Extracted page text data
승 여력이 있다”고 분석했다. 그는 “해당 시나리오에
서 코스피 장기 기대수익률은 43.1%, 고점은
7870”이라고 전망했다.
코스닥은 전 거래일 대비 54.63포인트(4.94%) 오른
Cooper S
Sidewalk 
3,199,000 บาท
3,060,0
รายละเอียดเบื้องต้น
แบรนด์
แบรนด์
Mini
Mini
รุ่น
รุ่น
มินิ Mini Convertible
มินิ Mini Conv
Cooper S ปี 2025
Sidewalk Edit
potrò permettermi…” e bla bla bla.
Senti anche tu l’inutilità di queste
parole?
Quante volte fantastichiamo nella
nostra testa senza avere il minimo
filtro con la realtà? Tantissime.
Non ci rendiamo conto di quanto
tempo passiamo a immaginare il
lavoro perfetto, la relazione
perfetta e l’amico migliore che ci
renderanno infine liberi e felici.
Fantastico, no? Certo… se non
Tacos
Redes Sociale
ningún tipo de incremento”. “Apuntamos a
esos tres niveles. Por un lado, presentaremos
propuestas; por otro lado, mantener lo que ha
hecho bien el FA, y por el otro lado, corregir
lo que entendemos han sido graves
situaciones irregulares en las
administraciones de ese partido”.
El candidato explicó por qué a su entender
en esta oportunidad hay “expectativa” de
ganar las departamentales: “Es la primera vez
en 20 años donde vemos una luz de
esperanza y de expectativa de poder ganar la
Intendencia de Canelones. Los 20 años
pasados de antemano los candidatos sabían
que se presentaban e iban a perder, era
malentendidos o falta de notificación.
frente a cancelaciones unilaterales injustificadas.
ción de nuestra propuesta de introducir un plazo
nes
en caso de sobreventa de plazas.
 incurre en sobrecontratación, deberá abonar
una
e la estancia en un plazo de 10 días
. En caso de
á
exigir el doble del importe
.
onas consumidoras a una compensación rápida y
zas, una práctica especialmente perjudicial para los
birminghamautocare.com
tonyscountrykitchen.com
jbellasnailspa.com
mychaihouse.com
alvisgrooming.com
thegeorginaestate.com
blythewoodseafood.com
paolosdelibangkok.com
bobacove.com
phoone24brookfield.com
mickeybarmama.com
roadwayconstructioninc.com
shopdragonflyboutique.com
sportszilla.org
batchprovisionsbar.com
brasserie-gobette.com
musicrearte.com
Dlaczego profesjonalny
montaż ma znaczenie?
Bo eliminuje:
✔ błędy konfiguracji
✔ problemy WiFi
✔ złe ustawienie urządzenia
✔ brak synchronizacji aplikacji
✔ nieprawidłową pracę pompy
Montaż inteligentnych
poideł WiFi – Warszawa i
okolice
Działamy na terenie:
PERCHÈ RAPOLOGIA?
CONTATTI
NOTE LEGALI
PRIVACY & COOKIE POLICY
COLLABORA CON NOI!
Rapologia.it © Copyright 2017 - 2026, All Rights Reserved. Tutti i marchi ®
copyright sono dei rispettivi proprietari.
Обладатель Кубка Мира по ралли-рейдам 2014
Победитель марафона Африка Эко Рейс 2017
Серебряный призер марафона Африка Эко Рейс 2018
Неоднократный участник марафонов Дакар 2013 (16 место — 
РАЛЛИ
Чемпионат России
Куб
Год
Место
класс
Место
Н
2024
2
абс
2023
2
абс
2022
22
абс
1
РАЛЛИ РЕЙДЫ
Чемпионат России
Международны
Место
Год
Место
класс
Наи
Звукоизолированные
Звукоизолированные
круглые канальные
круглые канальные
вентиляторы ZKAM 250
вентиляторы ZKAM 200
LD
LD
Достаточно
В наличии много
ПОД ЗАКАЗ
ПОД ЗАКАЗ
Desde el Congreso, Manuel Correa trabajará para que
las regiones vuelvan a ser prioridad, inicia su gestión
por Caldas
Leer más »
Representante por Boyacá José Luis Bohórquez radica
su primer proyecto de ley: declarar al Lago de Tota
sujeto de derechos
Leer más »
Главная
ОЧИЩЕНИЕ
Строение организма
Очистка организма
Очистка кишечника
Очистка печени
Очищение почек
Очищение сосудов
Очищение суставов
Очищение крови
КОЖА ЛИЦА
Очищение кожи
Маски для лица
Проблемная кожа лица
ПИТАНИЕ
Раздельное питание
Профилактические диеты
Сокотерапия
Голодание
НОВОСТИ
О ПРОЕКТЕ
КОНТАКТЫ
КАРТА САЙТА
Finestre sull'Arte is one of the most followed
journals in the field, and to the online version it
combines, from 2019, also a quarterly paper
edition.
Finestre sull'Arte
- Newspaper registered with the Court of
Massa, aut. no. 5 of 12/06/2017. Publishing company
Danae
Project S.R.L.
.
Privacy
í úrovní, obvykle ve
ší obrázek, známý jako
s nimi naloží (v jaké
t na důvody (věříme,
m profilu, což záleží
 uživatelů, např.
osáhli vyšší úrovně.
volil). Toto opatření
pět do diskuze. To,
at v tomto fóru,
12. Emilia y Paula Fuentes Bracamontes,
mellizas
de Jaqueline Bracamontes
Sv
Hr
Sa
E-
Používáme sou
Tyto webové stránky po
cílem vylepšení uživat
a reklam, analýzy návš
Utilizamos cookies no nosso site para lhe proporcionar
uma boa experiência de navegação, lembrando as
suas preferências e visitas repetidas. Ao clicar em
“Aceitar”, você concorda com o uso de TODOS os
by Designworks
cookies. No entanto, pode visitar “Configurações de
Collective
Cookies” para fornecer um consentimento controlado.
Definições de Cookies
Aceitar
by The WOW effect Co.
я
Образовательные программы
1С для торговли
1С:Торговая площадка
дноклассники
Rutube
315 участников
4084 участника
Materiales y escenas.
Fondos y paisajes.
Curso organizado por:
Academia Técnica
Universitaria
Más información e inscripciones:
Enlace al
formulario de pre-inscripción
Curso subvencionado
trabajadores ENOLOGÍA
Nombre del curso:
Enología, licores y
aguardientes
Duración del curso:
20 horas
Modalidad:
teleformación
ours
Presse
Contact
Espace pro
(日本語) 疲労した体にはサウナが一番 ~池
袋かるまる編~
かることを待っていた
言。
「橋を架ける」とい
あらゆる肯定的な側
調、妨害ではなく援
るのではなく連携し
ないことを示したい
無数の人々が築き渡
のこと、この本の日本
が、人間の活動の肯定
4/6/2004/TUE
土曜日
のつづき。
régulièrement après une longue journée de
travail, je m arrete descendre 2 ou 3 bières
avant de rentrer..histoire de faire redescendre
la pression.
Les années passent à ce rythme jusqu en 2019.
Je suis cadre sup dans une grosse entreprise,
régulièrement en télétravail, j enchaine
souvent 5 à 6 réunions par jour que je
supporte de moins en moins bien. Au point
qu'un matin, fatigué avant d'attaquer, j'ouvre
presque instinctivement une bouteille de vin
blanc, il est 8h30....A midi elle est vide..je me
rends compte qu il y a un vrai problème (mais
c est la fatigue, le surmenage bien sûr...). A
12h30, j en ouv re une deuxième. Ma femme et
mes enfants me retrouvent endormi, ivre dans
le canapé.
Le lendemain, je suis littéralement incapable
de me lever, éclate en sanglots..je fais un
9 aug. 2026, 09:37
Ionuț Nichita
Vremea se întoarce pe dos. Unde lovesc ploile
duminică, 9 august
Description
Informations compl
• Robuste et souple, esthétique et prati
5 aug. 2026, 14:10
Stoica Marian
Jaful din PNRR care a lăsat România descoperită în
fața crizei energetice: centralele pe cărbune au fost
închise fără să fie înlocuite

Action item | Lines containing the word "Очистка" are to be tallied across the entries above; give only the resulting count.

Result of this exercise | 3